Some of my colleagues are driving for Uber after their day jobs, renting out their spare bedrooms to roommates and taking loans from their retirement funds simply to afford living in D.C. during their domestic assignments. The situation for my Foreign Service specialist colleagues, who typically earn less over the course of their careers than a generalist such as myself, can be even more acute. Our State Department Civil Service colleagues, often the issue experts and institutional continuity, face a similar set of challenges with the cost of living in Washington without the benefit of savings acquired from postings abroad.  

A majority of the domestic postings available to the Foreign Service are located at our headquarters in Foggy Bottom. While some of my colleagues engineer their careers to serve exclusively, or principally, overseas, it is increasingly rare. It is also considered paramount to one’s ability to effectively advance U.S. policy abroad to have experience in D.C., to understand how the mothership operates and navigates the broader Washington inter-agency milieu. 


I would go further and advocate that every Foreign Service officer should spend a year or more in D.C. positions as a part of their initial onboarding. I’m confident I could have been a more effective entry-level officer overseas if I had first gained insight into the sausage-making in Washington. 

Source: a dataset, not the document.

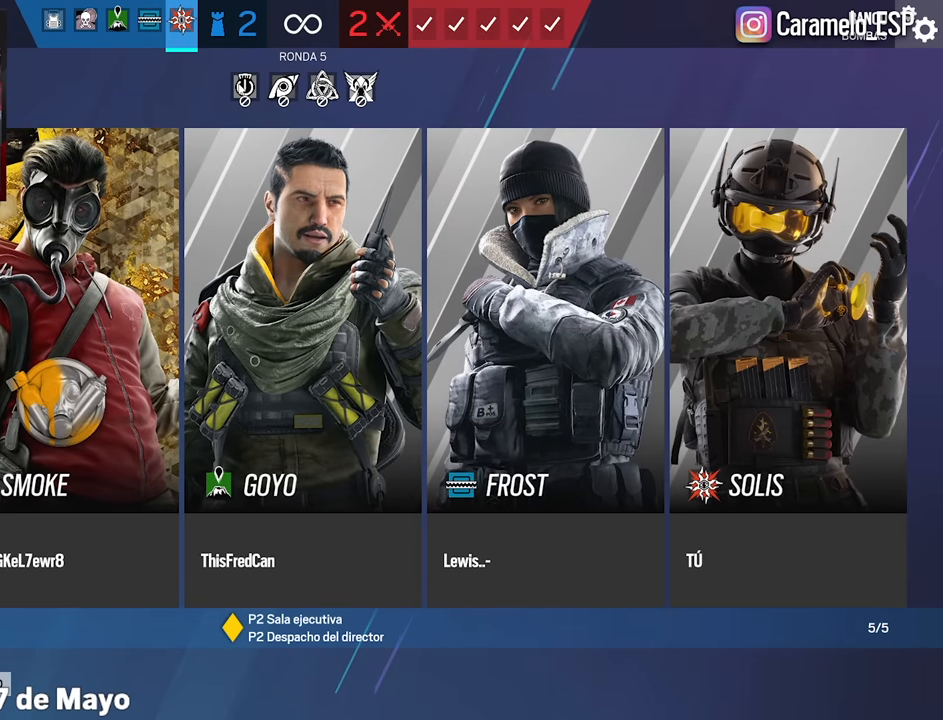
{"keys": [], "mouse": [], "events": []}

The reason so many of my peers and younger colleagues often angle to avoid a domestic assignment, however, is quite simply economic — and is getting worse. According to salary.com, the cost of living in D.C. is 56.1 percent higher than the national average. According to the National Association of Realtors, the median sales price of a single-family home in the Washington metro area is $417,400. That’s more expensive than both New York City ($403,900) and Philadelphia ($224,600). If my math checks out, an FS-03 Foreign Service officer (roughly equivalent to a major in the armed forces) would be left with $180 a month in total income after paying the average rent in D.C., daycare expenses, a 5 percent contribution to his or her “Thrift Savings Plan” retirement fund, insurance and taxes. That’s $180 … in the fifth most expensive city in the United States. If we want to recruit and retain the best diplomatic corps, it shouldn’t be unreasonable to expect that its members could afford an assignment in their own nation’s capital. 

I’ve spent a fulfilling 20 years serving our country in the Foreign Service. I’ve had unparalleled experiences. I am fortunate to serve in a “tandem” couple, with my wife a fellow diplomat. While presenting its own unique challenges, that has provided us with the economic cushion of a two-income household. 

Even with that cushion, it would have been nearly impossible for us to purchase a home in D.C. 14 years ago without family support. That luxury, I’m confident, contributes in some part to the makeup of the Foreign Service. People without that support are no less eager to own a home, so they opt for different careers in different places. I am currently paying $5,500 a month out of pocket for the educational “opportunity” to live in Palo Alto, Calif., and to be a National Security Affairs Fellow at Stanford’s Hoover Institute. I have to wonder how many of my peers have passed on this opportunity simply because they didn’t want to make the financial sacrifice. My military colleagues in the same program receive more than $6,000 a month in housing stipend. 

That military stipend is evidence that the solution to the problem exists within our own federal government. While the majority of my Foreign Service colleagues don’t carry guns or fly fighter planes, they do serve abroad in dangerous places; they do put their lives at risk and suffer many of the same strains and stresses, often for longer periods of time, as our military colleagues who are deployed. I recently read that more U.S. ambassadors than U.S. military flag officers have died abroad since World War II. 


That said, an 0-3 military captain – roughly equivalent in grade to an FS-04 Foreign Service officer, with an annual salary difference of about $4,000 – assigned to D.C., on top of the domestic cost-of-living allowance and childcare benefits (which the State Department does not offer), would receive $3,159 a month (i.e., the salary difference with the FS-04 is erased in just over a month) in base allowance for housing (BAH) compensation when assigned to the D.C. metropolitan area.  

Is it unreasonable to ask that a Foreign Service officer returning from three years abroad to work on foreign policy in Foggy Bottom be afforded the same benefit? 

Chase A. Beamer, a U.S. Foreign Service officer, is a national security affairs fellow at the Stanford University Hoover Institution. He has served in diplomatic posts in Africa, Europe and Latin America. The views expressed here are those of the author and do not reflect the official policy or position of the State Department or the U.S. government.